Aqui há alguns meses atrás a multinacional norte-americana Procter & Gamble juntou-se à famosa etiqueta de Hip-Hop Def Jam Records para lançarem uma nova editora discográfica chamada Tag Records que é presidida pelo rapper e produtor Jemaine Dupri. O nome refere-se precisamente à linha de sprays corporais Tag da P&G. Tive conhecimento desta parceria destinada a conquistar o mercado do Hip-Hop através de uma edição recente do programa All Things Considered da estação pública de rádio norte-americana NPR que aborda justamente esta relação cada vez mais próxima entre a música e a publicidade e que contou com a participação de Eliot Van Buskirk do Listening Post.

Qual é a fronteira-limite que separa a música ou a arte em geral da publicidade?

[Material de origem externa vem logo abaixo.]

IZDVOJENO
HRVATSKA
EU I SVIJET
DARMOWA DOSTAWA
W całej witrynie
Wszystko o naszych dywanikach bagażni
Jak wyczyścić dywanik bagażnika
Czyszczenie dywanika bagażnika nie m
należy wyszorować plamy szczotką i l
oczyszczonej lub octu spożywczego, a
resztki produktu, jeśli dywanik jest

Mas será mesmo que ainda faz sentido estabelecer quaisquer limites numa altura em que as vendas de discos continuam a descer por aí em baixo – eu sei, eu sei, a “malvada pirataria” tem costas largas…? Estas são questões para as quais não existem respostas fáceis nem soluções uniformizadoras porque dependem da moral pessoal de cada um que as toma: o fã de música que decide descarregar álbuns completos a partir de um site de BitTorrent ou o artista que opta por “vender-se” a fabricantes de automóveis ao licenciar todas as suas músicas para spots publicitários.

Por mim, cada um é livre de fazer o que entende desde que deixe os outros serem igualmente livres. Por exemplo, se de repente uma banda decidir vender as suas músicas para refrigerantes, bebidas alcoólicas, marcas de cigarros, cadeias de fast-food e todas as empresas que lhe acenarem com um cheque depois não se admire que os seus fãs percam o interesse pelas músicas. Afinal de contas, a publicidade é apenas uma das múltiplas vias para um artista gerar dinheiro extra com a exploração comercial da sua música. Cinema, televisão e videojogos são outras.

Mas as coisas complicam-se ainda mais quando é uma marca comercial que decide lançar a sua própria editora como a Bacardi ou a Red Bull. Quem é que garante que os artistas que assinam contratos com essas “editoras” não são depois obrigados a compor canções sobre receitas de cocktails de rum ou os efeitos de uma bebida energética? Onde pára a liberdade artística?

No caso desta parceria entre a Procter & Gamble e a Def Jam, o primeiro artista contratado pela Tag Records foi Q (Kareem Savage). Este artista semi-desconhecido irá beneficiar de uma campanha promocional multmeios – imprensa, rádio, televisão, Internet – que nenhuma das quatro majors lhe poderia proporcionar caso ele tivesse optado por assinar um contrato com uma delas: "A maioria dos artistas recebe provavelmente um milhão de dólares para um orçamento de marketing. Os artistas TAG irão receber dez vezes mais do que as campanhas típicas de marketing proporcionam," explica Jermaine Dupri. Mas será que a contrapartida exigida para ter direito a esses orçamentos milionários é criar músicas que contenham apenas referências aos sprays corporais Tag?